The linuxserver/wireguard image runs a WireGuard server in a container and auto-generates a
config (and QR) for each peer you name — no manual key juggling.
docker-compose.yml
services:
wireguard:
image: lscr.io/linuxserver/wireguard:latest
container_name: wireguard
cap_add:
- NET_ADMIN
environment:
- PUID=1000
- PGID=1000
- TZ=Etc/UTC
- SERVERURL=auto # or your DDNS hostname, e.g. vpn.example.com
- SERVERPORT=51820
- PEERS=laptop,phone # names (or a number like 3)
- PEERDNS=auto
- INTERNAL_SUBNET=10.13.13.0
- ALLOWEDIPS=0.0.0.0/0 # full tunnel; use subnets for split tunnel
ports:
- "51820:51820/udp"
volumes:
- ./config:/config
sysctls:
- net.ipv4.conf.all.src_valid_mark=1
restart: unless-stopped
Bring it up
docker compose up -d
docker compose logs -f wireguard
Get a peer’s config and QR
Generated files land in ./config/peer_laptop/. To print a QR in the terminal:
docker exec wireguard /app/show-peer laptop
Scan it in the WireGuard app, or copy ./config/peer_laptop/peer_laptop.conf to a desktop client.
Add a peer later
Edit PEERS (add the new name) and recreate the container:
docker compose up -d --force-recreate
Alternative: wg-easy (web UI)
If you’d rather click than edit YAML, ghcr.io/wg-easy/wg-easy gives a web admin panel to add
peers and show QR codes.
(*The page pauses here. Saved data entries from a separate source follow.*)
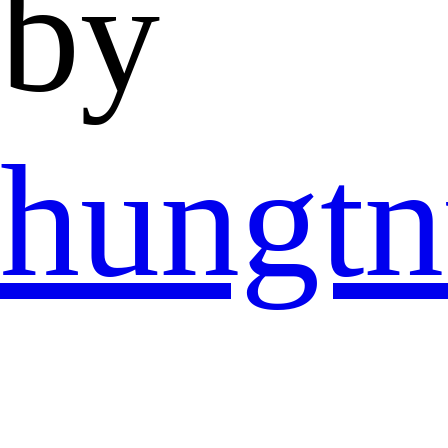
by
hungtn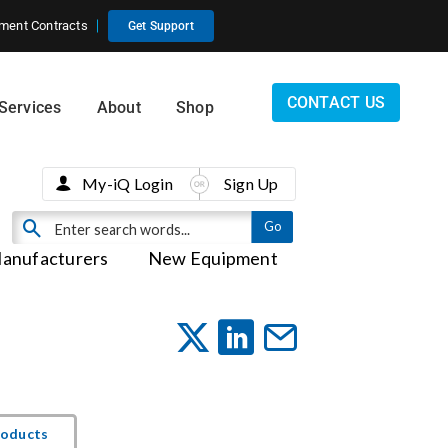
ment Contracts
Get Support
CONTACT US
Services
About
Shop
My-iQ Login
Sign Up
anufacturers
New Equipment
roducts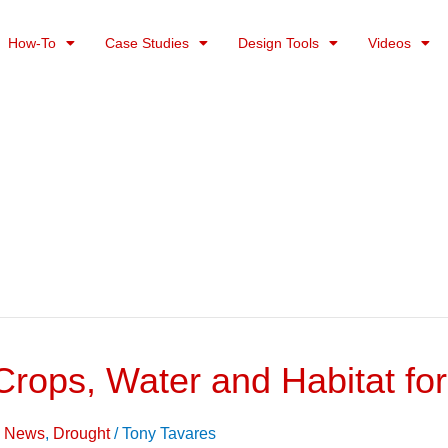
How-To
Case Studies
Design Tools
Videos
 Crops, Water and Habitat fo
on News
,
Drought
/
Tony Tavares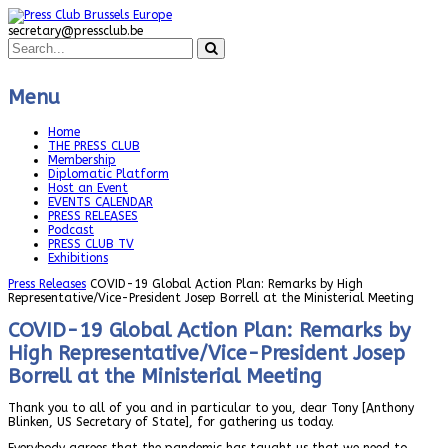
secretary@pressclub.be
Menu
Home
THE PRESS CLUB
Membership
Diplomatic Platform
Host an Event
EVENTS CALENDAR
PRESS RELEASES
Podcast
PRESS CLUB TV
Exhibitions
Press Releases
COVID-19 Global Action Plan: Remarks by High
Representative/Vice-President Josep Borrell at the Ministerial Meeting
COVID-19 Global Action Plan: Remarks by
High Representative/Vice-President Josep
Borrell at the Ministerial Meeting
Thank you to all of you and in particular to you, dear Tony [Anthony
Blinken, US Secretary of State], for gathering us today.
Everybody agrees that the pandemic has taught us that we need to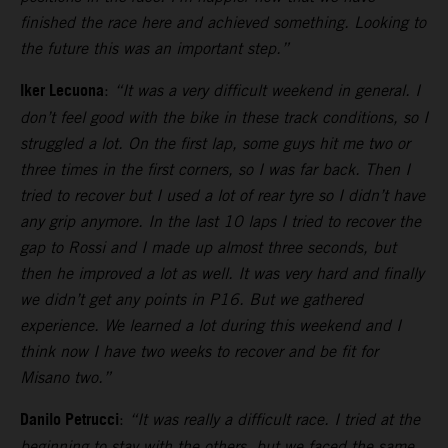
finished the race here and achieved something. Looking to
the future this was an important step.”
Iker Lecuona
:
“It was a very difficult weekend in general. I
don’t feel good with the bike in these track conditions, so I
struggled a lot. On the first lap, some guys hit me two or
three times in the first corners, so I was far back. Then I
tried to recover but I used a lot of rear tyre so I didn’t have
any grip anymore. In the last 10 laps I tried to recover the
gap to Rossi and I made up almost three seconds, but
then he improved a lot as well. It was very hard and finally
we didn’t get any points in P16. But we gathered
experience. We learned a lot during this weekend and I
think now I have two weeks to recover and be fit for
Misano two.”
Danilo Petrucci
:
“It was really a difficult race. I tried at the
beginning to stay with the others, but we faced the same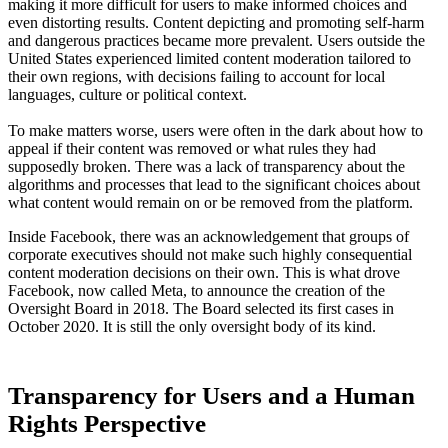
making it more difficult for users to make informed choices and
even distorting results. Content depicting and promoting self-harm
and dangerous practices became more prevalent. Users outside the
United States experienced limited content moderation tailored to
their own regions, with decisions failing to account for local
languages, culture or political context.
To make matters worse, users were often in the dark about how to
appeal if their content was removed or what rules they had
supposedly broken. There was a lack of transparency about the
algorithms and processes that lead to the significant choices about
what content would remain on or be removed from the platform.
Inside Facebook, there was an acknowledgement that groups of
corporate executives should not make such highly consequential
content moderation decisions on their own. This is what drove
Facebook, now called Meta, to announce the creation of the
Oversight Board in 2018. The Board selected its first cases in
October 2020. It is still the only oversight body of its kind.
Transparency for Users and a Human
Rights Perspective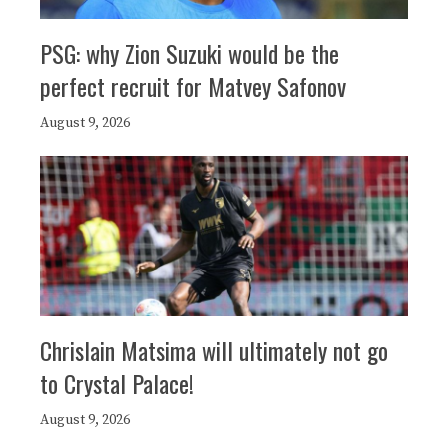
PSG: why Zion Suzuki would be the
perfect recruit for Matvey Safonov
August 9, 2026
Chrislain Matsima will ultimately not go
to Crystal Palace!
August 9, 2026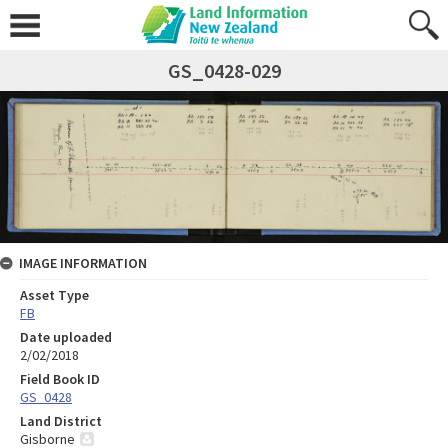
GS_0428-029
IMAGE INFORMATION
Asset Type
FB
Date uploaded
2/02/2018
Field Book ID
GS_0428
Land District
Gisborne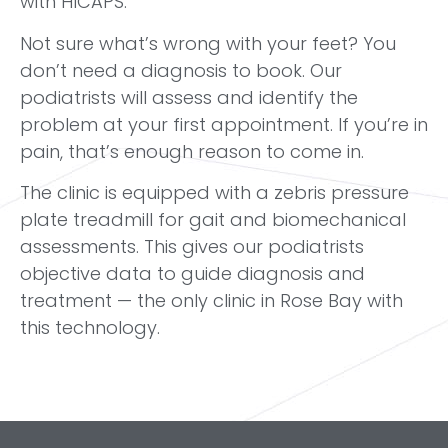
with HICAPS.
Not sure what’s wrong with your feet? You
don’t need a diagnosis to book. Our
podiatrists will assess and identify the
problem at your first appointment. If you’re in
pain, that’s enough reason to come in.
The clinic is equipped with a zebris pressure
plate treadmill for gait and biomechanical
assessments. This gives our podiatrists
objective data to guide diagnosis and
treatment — the only clinic in Rose Bay with
this technology.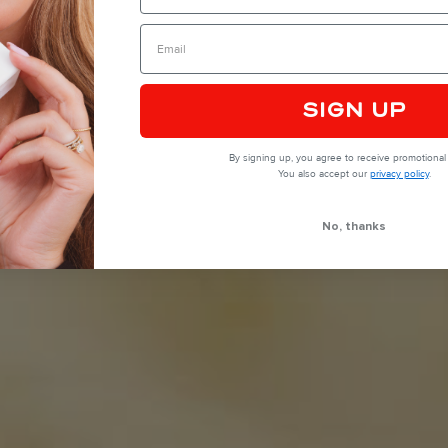
SIGN UP
By signing up, you agree to receive promotional 
You also accept our
privacy policy
.
No, thanks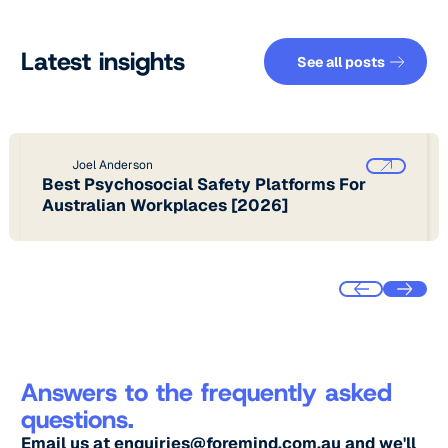
See all pos
Latest insights
See all posts
Joel Anderson
Best Psychosocial Safety Platforms For
Australian Workplaces [2026]
Answers to the frequently asked
questions.
Email us at
enquiries@foremind.com.au
and we'll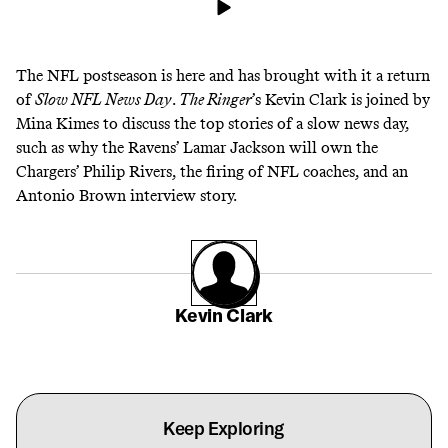
The NFL postseason is here and has brought with it a return
of
Slow NFL News Day
.
The Ringer
’s Kevin Clark is joined by
Mina Kimes to discuss the top stories of a slow news day,
such as why the Ravens’ Lamar Jackson will own the
Chargers’ Philip Rivers, the firing of NFL coaches, and an
Antonio Brown interview story.
Kevin Clark
Keep Exploring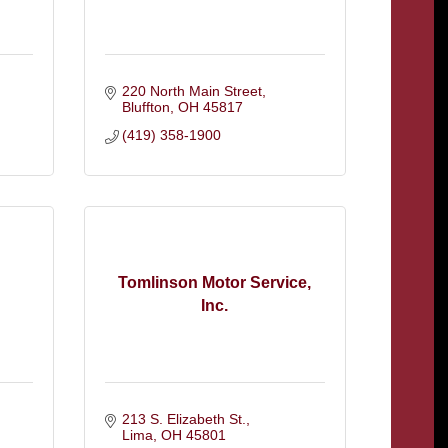
220 North Main Street
Bluffton
OH
45817
(419) 358-1900
Tomlinson Motor Service,
Inc.
213 S. Elizabeth St.
Lima
OH
45801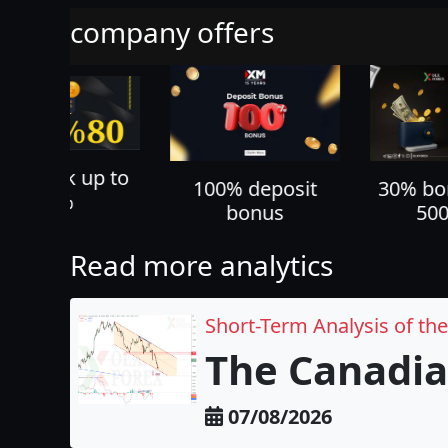
company offers
70% ca
100% deposit
30% bonus up to
all yo
bonus
500 USD
Read more analytics
Short-Term Analysis of th
The Canadia
07/08/2026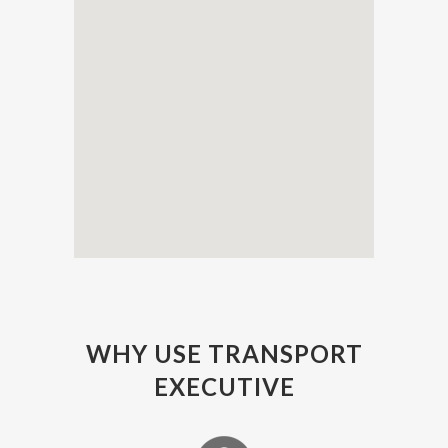
WHY USE TRANSPORT
EXECUTIVE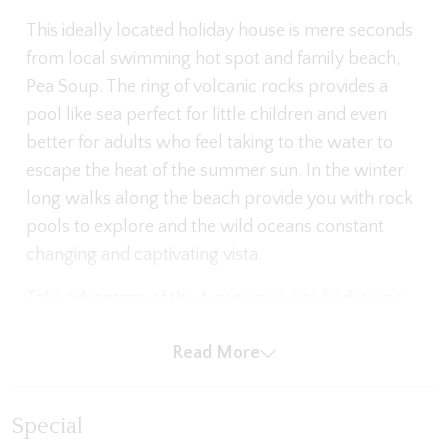
This ideally located holiday house is mere seconds
from local swimming hot spot and family beach,
Pea Soup. The ring of volcanic rocks provides a
pool like sea perfect for little children and even
better for adults who feel taking to the water to
escape the heat of the summer sun. In the winter
long walks along the beach provide you with rock
pools to explore and the wild oceans constant
changing and captivating vista.
Take advantage of the 4 generous size bedrooms
each with BIR, 2 bathrooms - the master comes
Read More
with its own ensuite. Relax and enjoy the comfort
of the two living spaces with large plasma TVs and
reverse split system. Or fire up the BBQ and spend
Special
the evening in the covered outdoor entertainment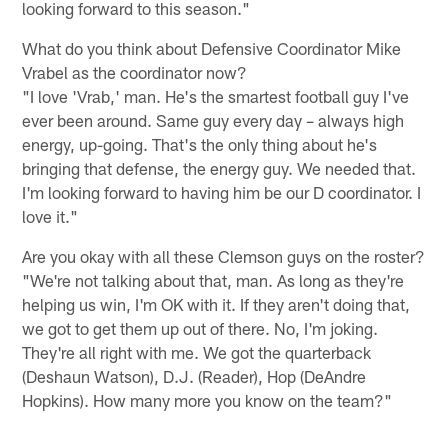
looking forward to this season."
What do you think about Defensive Coordinator Mike
Vrabel as the coordinator now?
"I love 'Vrab,' man. He's the smartest football guy I've
ever been around. Same guy every day – always high
energy, up-going. That's the only thing about he's
bringing that defense, the energy guy. We needed that.
I'm looking forward to having him be our D coordinator. I
love it."
Are you okay with all these Clemson guys on the roster?
"We're not talking about that, man. As long as they're
helping us win, I'm OK with it. If they aren't doing that,
we got to get them up out of there. No, I'm joking.
They're all right with me. We got the quarterback
(Deshaun Watson), D.J. (Reader), Hop (DeAndre
Hopkins). How many more you know on the team?"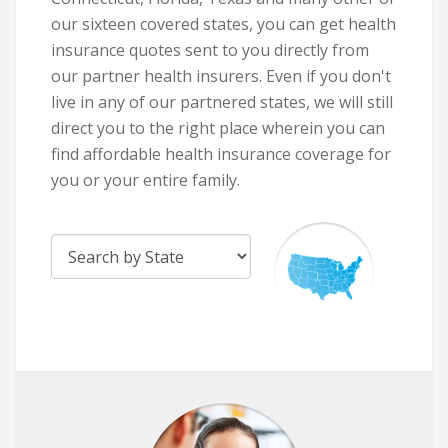
our sixteen covered states, you can get health
insurance quotes sent to you directly from
our partner health insurers. Even if you don't
live in any of our partnered states, we will still
direct you to the right place wherein you can
find affordable health insurance coverage for
you or your entire family.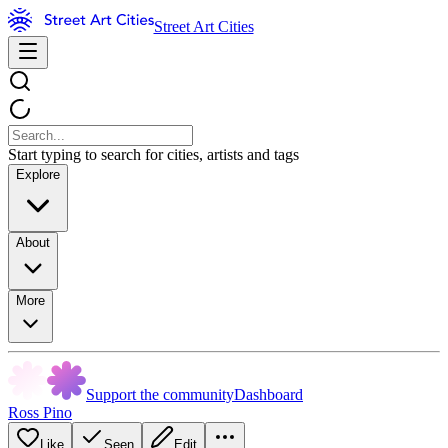
Street Art Cities
Start typing to search for cities, artists and tags
Explore
About
More
Support the community
Dashboard
Ross Pino
Like
Seen
Edit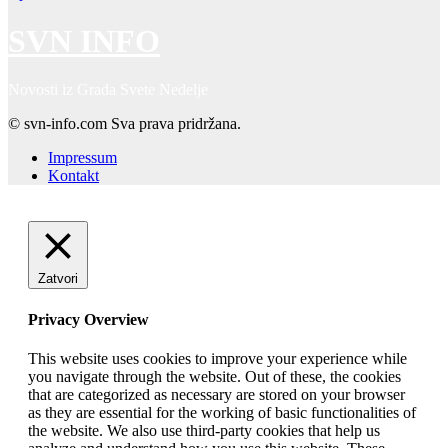
SVN INFO
Novosti iz Grada Svete Nedelje
© svn-info.com Sva prava pridržana.
Impressum
Kontakt
Zatvori
Privacy Overview
This website uses cookies to improve your experience while
you navigate through the website. Out of these, the cookies
that are categorized as necessary are stored on your browser
as they are essential for the working of basic functionalities of
the website. We also use third-party cookies that help us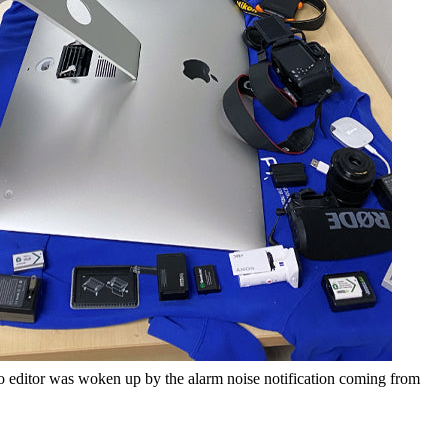
deo editor was woken up by the alarm noise notification coming from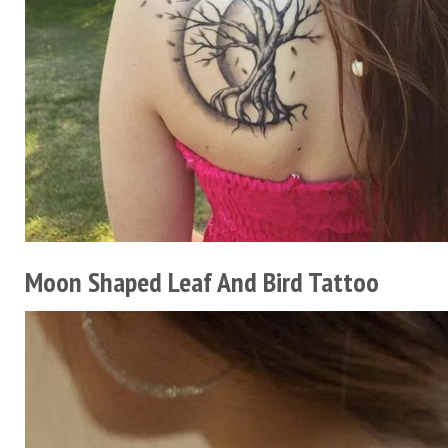
Moon Shaped Leaf And Bird Tattoo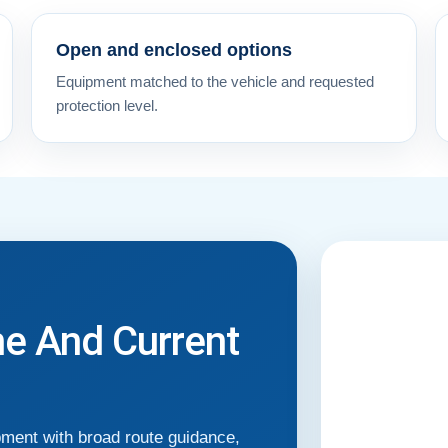
Open and enclosed options
Equipment matched to the vehicle and requested
protection level.
me And Current
pment with broad route guidance,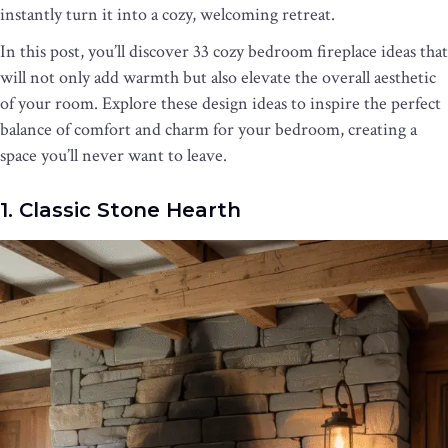
instantly turn it into a cozy, welcoming retreat.
In this post, you’ll discover 33 cozy bedroom fireplace ideas that
will not only add warmth but also elevate the overall aesthetic
of your room. Explore these design ideas to inspire the perfect
balance of comfort and charm for your bedroom, creating a
space you’ll never want to leave.
1. Classic Stone Hearth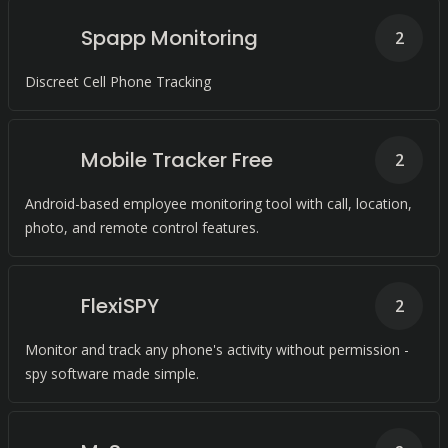
Spapp Monitoring
2
Discreet Cell Phone Tracking
Mobile Tracker Free
2
Android-based employee monitoring tool with call, location,
photo, and remote control features.
FlexiSPY
2
Monitor and track any phone's activity without permission -
spy software made simple.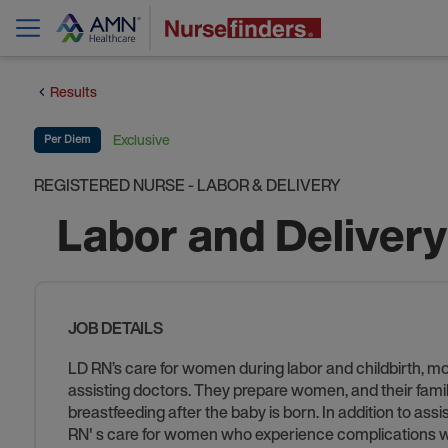
Results
Exclusive
Per Diem
REGISTERED NURSE - LABOR & DELIVERY
Labor and Deliver
JOB DETAILS
LD RN’s care for women during labor and childbirth, m
assisting doctors. They prepare women, and their familie
breastfeeding after the baby is born. In addition to as
RN' s care for women who experience complications wi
Map its UI port and WireGuard’s UDP port, set WG_HOST to your public
hostname, and follow its current README for the password/auth variable (it changes between
versions).
Verify
docker exec wireguard wg show # recent handshake once a client connects
Host needs UDP 51820 open (firewall / cloud security group / router port-forward) and the
WireGuard kernel module available — modern kernels include it. SERVERURL=auto tries to detect
your public IP; set it explicitly to a DDNS name if detection is wrong or your IP changes.